5 de julio de 2024

El Espíritu Santo, dador de vida

El Espíritu Santo es la fuente de la vida. Ya, desde el inicio de la creación, cuando todo era informe y vacío, el Espíritu de Dios aleteaba sobre las aguas (Gen. 1:2). Al crear al hombre, Dios “sopló en sus narices un aliento de vida y existió el hombre con aliento y vida” (Gen. 2:7). Dios no hizo esto con todas las criaturas; solo a nosotros nos dio esa vida espiritual. Por eso, los judíos llamaron al Espíritu de Dios ruaj, en griego pneuma, aliento. El Espíritu Santo es el aliento de vida que proviene de Dios. 

El Espíritu Santo también es quien concibió, en el seno de María, a Jesús, Nuestro Señor (Lc. 1:35).

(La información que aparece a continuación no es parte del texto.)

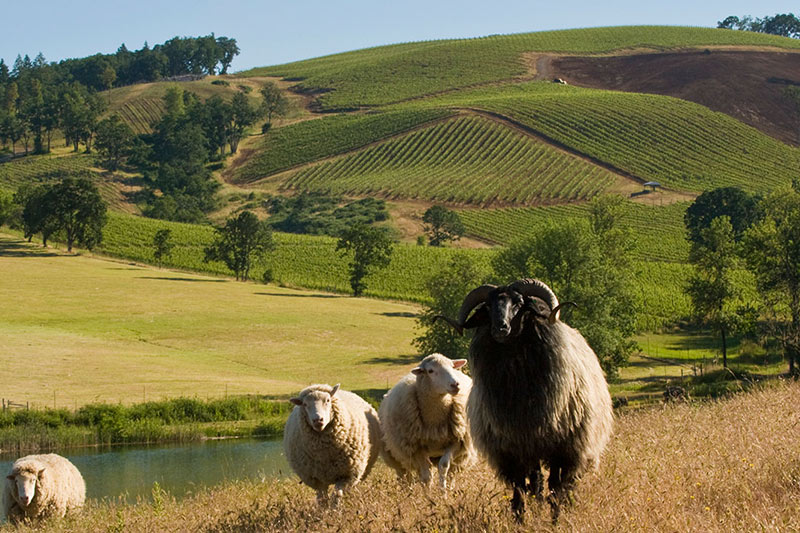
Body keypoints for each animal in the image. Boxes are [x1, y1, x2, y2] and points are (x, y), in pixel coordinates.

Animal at [379, 353, 475, 490]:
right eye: (430, 371)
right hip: (396, 455)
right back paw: (407, 491)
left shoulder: (455, 442)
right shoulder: (416, 449)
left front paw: (443, 492)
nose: (455, 384)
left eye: (452, 366)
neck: (434, 419)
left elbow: (443, 467)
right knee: (405, 475)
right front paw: (428, 494)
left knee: (451, 473)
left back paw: (451, 488)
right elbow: (426, 476)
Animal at [437, 278, 613, 522]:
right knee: (537, 482)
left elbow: (555, 486)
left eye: (519, 303)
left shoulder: (561, 447)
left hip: (578, 447)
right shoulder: (513, 451)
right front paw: (520, 518)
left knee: (565, 483)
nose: (500, 328)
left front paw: (555, 519)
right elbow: (521, 488)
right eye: (488, 306)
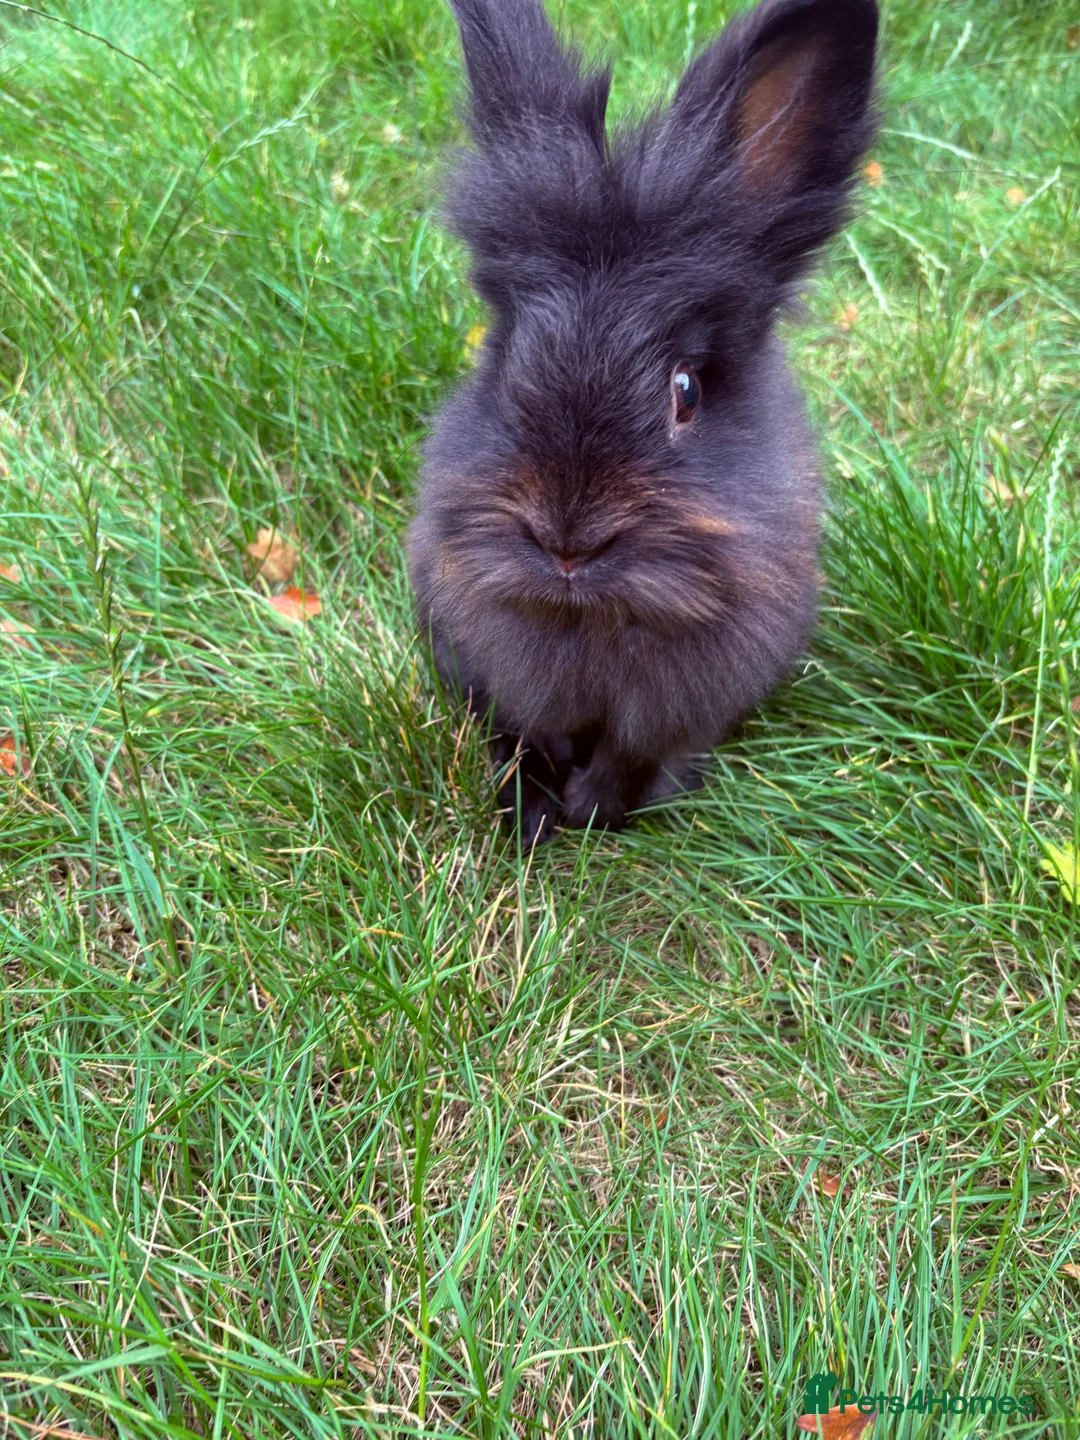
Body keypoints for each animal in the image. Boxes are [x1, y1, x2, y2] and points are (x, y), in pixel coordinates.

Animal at [408, 0, 879, 843]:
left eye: (685, 390)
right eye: (507, 356)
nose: (567, 543)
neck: (591, 617)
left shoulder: (684, 702)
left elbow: (635, 752)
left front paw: (595, 810)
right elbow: (523, 733)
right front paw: (533, 818)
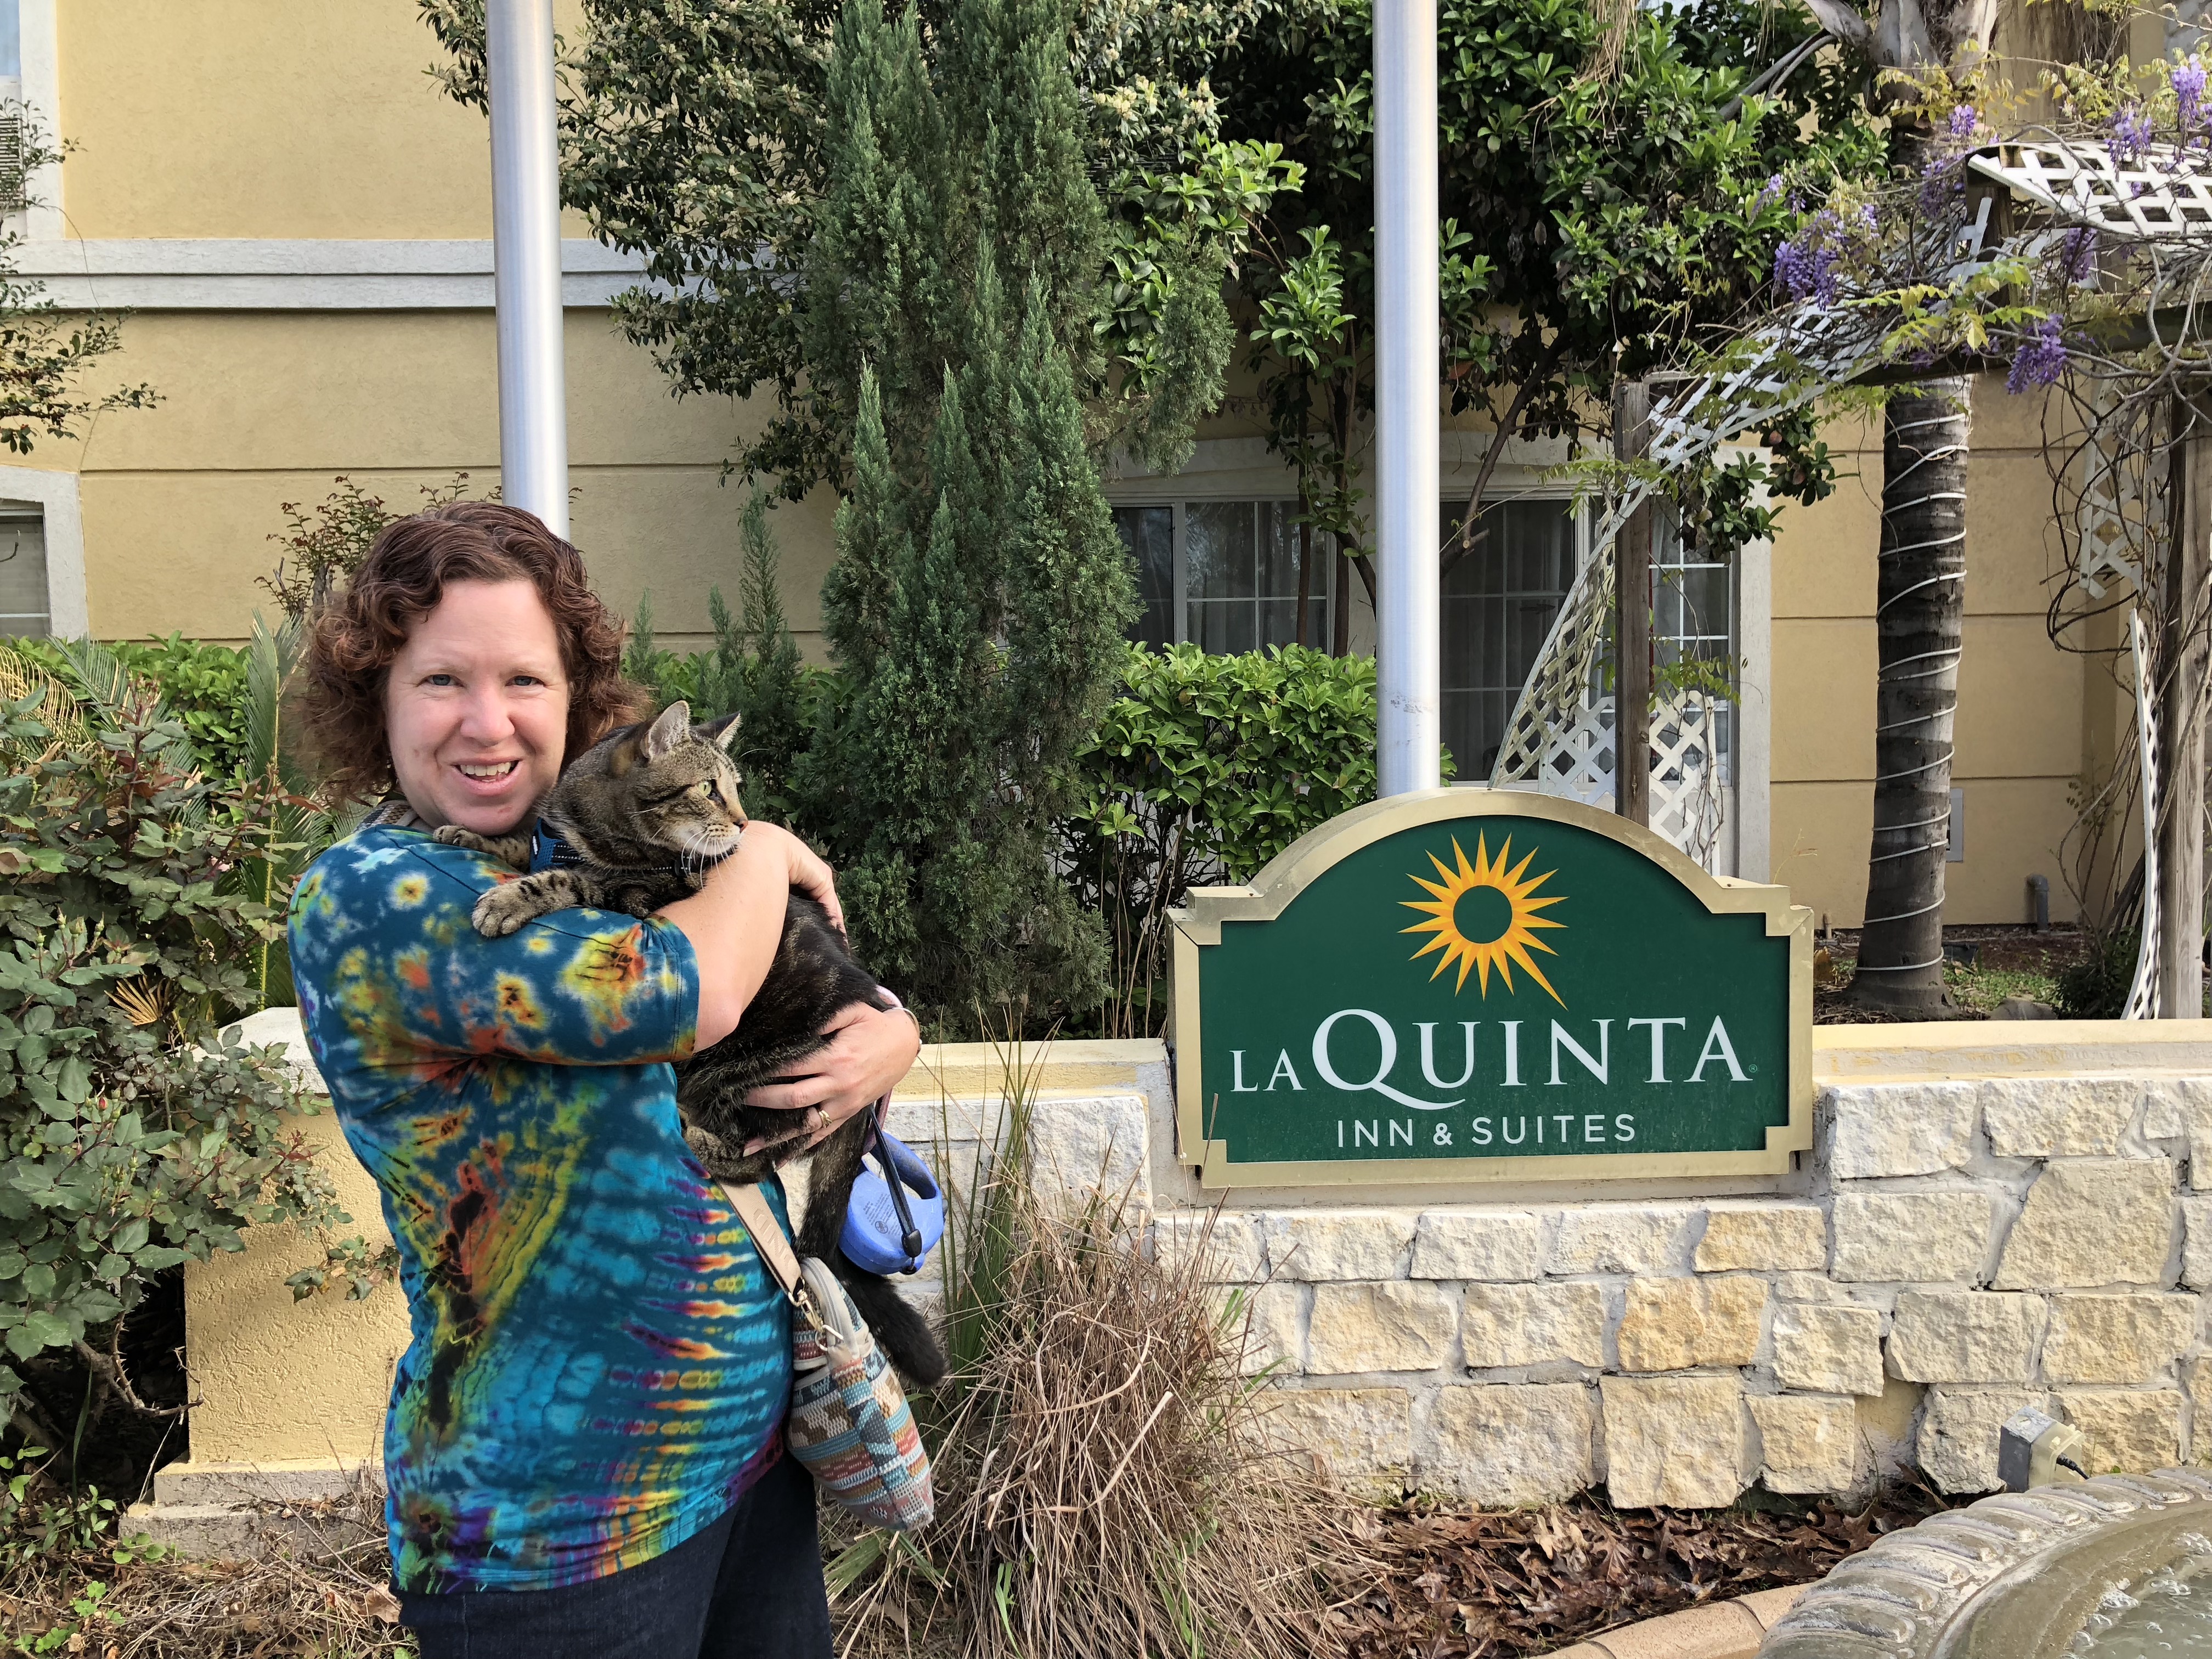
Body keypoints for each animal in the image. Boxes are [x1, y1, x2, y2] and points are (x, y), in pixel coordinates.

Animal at [432, 699, 948, 1387]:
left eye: (735, 787)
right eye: (708, 788)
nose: (746, 824)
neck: (593, 833)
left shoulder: (640, 903)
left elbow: (572, 881)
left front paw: (513, 896)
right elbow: (525, 847)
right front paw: (473, 837)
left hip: (748, 1074)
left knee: (758, 1153)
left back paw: (696, 1135)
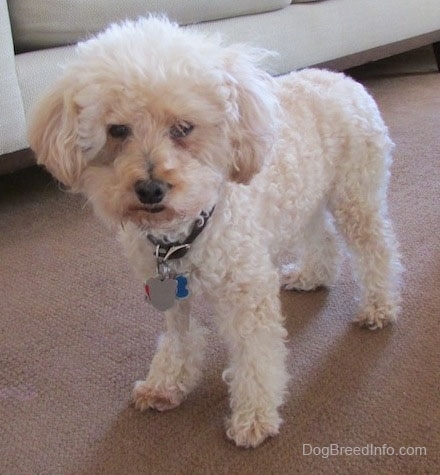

Es el mismo Espíritu Santo quien se manifestó en su bautismo (Lc. 3:21-22), descendiendo sobre Jesús, como había descendido sobre María. Así pues, la vida que da el Espíritu Santo es la vida misma de Dios; una vida nueva, que trasciende. Esta es la vida que nosotros recibimos en nuestro bautismo. Jesús habló así, a Nicodemo, sobre el bautismo: “El que no renace del agua y del Espíritu no puede entrar en el Reino de Dios. Lo que nace de la carne es carne y lo que nace del Espíritu es espíritu.” (Jn. 3:5-6). 

La analogía del Espíritu Santo, con el agua como fuente de vida, también la ofrece Jesús a la samaritana: “el que beba del agua que yo le daré nunca más volverá a tener sed. El agua que yo le daré se convertirá, en él, en manantial, que brotará hasta la vida eterna” (Jn. 4:14). Esta agua, esta vida en el Espíritu, no solo se nos da individualmente; también es la vida de la Iglesia, que brotó del costado de Nuestro Señor en la cruz. Después de haber resucitado, al soplar sobre los apóstoles, Jesús dijo: “Reciban el Espíritu Santo” (Jn. 20:22). Así pues, la vida eterna que Jesucristo nos alcanzó, con su muerte y resurrección, ya anima a la Iglesia y a todos sus miembros a través del Espíritu Santo. Pidamos a Jesús, con las palabras de la samaritana: ¡Señor, dame de esa agua para que no tenga más sed!